Suleiman was handpicked as vice president after President Mubarak sacked the cabinet amid ongoing massive rallies against his regime.

Suleiman, who may take over the presidency from Mubarak, was the country's longtime spy chief and is a close US and Israel ally.

A report appeared on the AOL News website said on Friday that the US and its allies view Suleiman, 74, as a reliable fix-it man in some of the Middle East's most sensitive disputes.

Suleiman has mediated Arab-Israeli talks and even aided the CIA when it needed a hand in interrogating so-called terror suspects, the report added.

"He has a long history of doing all the dirty work that needs to be done in Egypt. Both domestically, and we also know that he was involved with the infamous rendition affairs with the United States," Rime Allaf, a Middle East expert at London's Chatham House think tank, told AOL News.

"We've heard a lot of stories where he [Suleiman] would take a personal interest, either in the renditions or in anybody who was caught who he thought had links to Islamist groups. He was said to be personally involved in the interrogations and the torture," Allaf added.

"He's not a civilian, and he's not a pleasant person."

Suleiman has recently described the calls for Mubarak's resignation as calls for chaos.

Egypt has been ruled by four presidents since it was declared a republic back in 1953. All of them have been members of the country's most influential institution -- the military.

Experts say with former intelligence chief thought of as President Mubarak's possible successor, it seems like things in Egypt would not really change that much.
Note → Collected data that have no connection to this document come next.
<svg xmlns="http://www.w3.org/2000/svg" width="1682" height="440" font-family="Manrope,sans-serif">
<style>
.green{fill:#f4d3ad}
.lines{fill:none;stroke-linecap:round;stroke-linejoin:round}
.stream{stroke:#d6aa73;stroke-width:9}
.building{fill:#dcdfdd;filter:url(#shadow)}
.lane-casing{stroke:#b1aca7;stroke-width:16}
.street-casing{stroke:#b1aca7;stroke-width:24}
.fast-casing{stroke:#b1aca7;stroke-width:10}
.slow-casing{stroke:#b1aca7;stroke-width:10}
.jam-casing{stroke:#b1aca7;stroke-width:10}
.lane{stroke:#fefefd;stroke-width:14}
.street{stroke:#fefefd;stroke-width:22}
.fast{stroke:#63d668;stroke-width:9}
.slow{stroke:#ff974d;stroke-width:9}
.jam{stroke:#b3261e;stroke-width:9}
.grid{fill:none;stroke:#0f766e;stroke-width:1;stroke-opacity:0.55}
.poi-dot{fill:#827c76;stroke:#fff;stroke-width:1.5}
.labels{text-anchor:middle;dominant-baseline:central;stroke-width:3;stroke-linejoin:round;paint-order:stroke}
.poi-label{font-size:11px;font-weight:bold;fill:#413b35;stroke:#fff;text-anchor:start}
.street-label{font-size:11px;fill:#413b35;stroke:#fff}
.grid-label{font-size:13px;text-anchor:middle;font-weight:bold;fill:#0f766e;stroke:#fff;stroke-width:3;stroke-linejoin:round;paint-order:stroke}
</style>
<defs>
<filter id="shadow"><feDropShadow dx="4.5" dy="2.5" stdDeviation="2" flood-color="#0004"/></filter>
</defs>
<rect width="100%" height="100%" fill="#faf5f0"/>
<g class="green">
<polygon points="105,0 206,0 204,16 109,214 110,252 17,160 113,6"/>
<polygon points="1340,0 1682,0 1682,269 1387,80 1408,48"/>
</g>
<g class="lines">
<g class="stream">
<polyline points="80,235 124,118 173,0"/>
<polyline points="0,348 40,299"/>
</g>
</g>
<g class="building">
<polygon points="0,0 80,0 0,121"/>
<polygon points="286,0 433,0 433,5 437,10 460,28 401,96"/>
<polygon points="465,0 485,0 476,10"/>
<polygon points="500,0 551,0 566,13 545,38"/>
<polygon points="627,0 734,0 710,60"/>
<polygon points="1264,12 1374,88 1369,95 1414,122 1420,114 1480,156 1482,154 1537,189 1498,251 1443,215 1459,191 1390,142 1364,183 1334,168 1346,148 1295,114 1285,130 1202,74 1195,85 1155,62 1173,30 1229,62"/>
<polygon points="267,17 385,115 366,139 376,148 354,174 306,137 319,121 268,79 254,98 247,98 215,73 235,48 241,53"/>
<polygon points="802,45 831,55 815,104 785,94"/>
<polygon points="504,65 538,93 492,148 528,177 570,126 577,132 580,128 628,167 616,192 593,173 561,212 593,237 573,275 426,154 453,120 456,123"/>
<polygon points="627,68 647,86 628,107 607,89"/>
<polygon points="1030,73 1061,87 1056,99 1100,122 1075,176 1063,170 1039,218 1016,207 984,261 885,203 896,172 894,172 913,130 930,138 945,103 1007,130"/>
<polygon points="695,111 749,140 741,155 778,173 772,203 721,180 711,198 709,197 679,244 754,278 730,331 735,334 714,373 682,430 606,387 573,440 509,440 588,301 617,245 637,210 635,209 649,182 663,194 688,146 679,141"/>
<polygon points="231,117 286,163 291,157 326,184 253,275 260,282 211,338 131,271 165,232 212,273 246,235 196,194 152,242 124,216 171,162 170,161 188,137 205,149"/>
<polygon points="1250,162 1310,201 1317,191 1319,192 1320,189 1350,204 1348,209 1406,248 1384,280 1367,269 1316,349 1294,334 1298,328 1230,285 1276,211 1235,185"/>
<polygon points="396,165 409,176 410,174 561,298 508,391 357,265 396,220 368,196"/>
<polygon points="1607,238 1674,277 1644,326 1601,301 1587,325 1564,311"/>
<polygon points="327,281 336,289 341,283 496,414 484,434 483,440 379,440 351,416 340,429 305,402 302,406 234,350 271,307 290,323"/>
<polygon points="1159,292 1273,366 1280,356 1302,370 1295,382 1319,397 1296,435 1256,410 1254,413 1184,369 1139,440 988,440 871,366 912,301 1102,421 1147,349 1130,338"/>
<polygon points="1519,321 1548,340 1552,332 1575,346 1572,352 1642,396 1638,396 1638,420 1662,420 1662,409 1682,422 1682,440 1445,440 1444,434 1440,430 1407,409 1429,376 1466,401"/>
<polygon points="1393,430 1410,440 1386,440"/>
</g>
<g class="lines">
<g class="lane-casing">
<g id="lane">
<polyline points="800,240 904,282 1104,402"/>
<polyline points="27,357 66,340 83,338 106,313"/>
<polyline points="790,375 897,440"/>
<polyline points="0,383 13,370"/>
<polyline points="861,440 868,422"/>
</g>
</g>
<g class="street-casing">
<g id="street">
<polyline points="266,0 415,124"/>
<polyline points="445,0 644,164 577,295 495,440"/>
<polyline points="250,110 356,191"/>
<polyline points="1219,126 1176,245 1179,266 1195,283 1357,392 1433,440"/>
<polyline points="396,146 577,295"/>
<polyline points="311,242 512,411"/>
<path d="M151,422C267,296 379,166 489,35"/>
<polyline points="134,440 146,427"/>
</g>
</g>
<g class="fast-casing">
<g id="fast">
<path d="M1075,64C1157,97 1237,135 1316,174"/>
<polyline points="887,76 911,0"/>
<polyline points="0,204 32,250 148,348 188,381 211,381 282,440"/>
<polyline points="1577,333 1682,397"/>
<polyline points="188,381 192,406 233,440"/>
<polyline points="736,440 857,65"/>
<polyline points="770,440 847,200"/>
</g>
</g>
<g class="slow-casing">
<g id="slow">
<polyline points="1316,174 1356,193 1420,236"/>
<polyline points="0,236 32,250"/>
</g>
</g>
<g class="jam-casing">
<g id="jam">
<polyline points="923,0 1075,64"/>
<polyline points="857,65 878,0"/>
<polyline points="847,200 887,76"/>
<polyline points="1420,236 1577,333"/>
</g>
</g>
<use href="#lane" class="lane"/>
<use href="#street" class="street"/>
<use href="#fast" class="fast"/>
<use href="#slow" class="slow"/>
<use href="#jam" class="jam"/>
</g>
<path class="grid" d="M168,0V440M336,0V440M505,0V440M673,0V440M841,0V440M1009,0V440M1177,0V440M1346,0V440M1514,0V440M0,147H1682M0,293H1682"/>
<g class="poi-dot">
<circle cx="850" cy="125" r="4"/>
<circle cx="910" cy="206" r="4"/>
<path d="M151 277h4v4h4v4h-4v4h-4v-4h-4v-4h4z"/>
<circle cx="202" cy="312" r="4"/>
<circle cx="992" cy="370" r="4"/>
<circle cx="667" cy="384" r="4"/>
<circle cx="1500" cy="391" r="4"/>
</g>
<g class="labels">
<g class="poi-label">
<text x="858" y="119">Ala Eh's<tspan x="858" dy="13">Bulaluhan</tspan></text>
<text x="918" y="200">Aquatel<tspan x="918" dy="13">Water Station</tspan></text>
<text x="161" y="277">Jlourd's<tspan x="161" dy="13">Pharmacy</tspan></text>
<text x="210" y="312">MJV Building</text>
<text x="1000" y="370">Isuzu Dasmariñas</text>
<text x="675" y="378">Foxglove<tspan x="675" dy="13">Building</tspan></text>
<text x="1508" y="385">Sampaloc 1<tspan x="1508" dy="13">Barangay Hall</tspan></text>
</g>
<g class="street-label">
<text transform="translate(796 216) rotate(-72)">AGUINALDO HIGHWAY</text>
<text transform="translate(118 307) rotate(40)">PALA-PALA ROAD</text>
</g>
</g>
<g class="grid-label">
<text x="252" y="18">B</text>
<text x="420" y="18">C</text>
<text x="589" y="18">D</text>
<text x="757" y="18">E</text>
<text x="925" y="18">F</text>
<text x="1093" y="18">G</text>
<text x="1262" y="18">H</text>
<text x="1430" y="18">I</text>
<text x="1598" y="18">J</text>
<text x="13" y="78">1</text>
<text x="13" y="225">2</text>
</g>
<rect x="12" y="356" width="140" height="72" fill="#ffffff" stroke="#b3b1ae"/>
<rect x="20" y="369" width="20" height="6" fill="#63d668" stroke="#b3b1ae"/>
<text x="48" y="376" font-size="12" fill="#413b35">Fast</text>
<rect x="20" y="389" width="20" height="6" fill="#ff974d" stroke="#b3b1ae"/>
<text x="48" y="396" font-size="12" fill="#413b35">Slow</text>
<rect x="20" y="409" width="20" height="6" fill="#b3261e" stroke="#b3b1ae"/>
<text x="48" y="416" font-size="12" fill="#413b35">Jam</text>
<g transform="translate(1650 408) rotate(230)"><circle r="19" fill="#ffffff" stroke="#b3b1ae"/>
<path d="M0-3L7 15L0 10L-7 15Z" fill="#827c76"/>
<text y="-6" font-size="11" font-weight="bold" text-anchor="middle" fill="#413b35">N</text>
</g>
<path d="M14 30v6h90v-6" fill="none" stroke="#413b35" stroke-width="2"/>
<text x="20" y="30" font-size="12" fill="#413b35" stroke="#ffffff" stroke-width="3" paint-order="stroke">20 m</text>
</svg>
"But Suleiman is the choice of Israel obviously you know of the long history between Netanyahu and his government and the proceeding government and Suleiman is a bad choice, but it shows you where the power of politics lie in this. That is why the Americans and Israelis want him" Franklin Lamb, a professor at the American University of Beirut told Press TV on Friday.

The developments come as millions of Egyptians take to the streets demanding an immediate end to the Mubarak regime's rule.

Protesters have vowed to stand firm despite the deadly clashes that left several people dead over the past 11 days. Thirty protesters have been arrested on Friday alone.

According to the United Nations, at least 300 people have so far been killed and thousands more have been injured during nationwide protests in Egypt.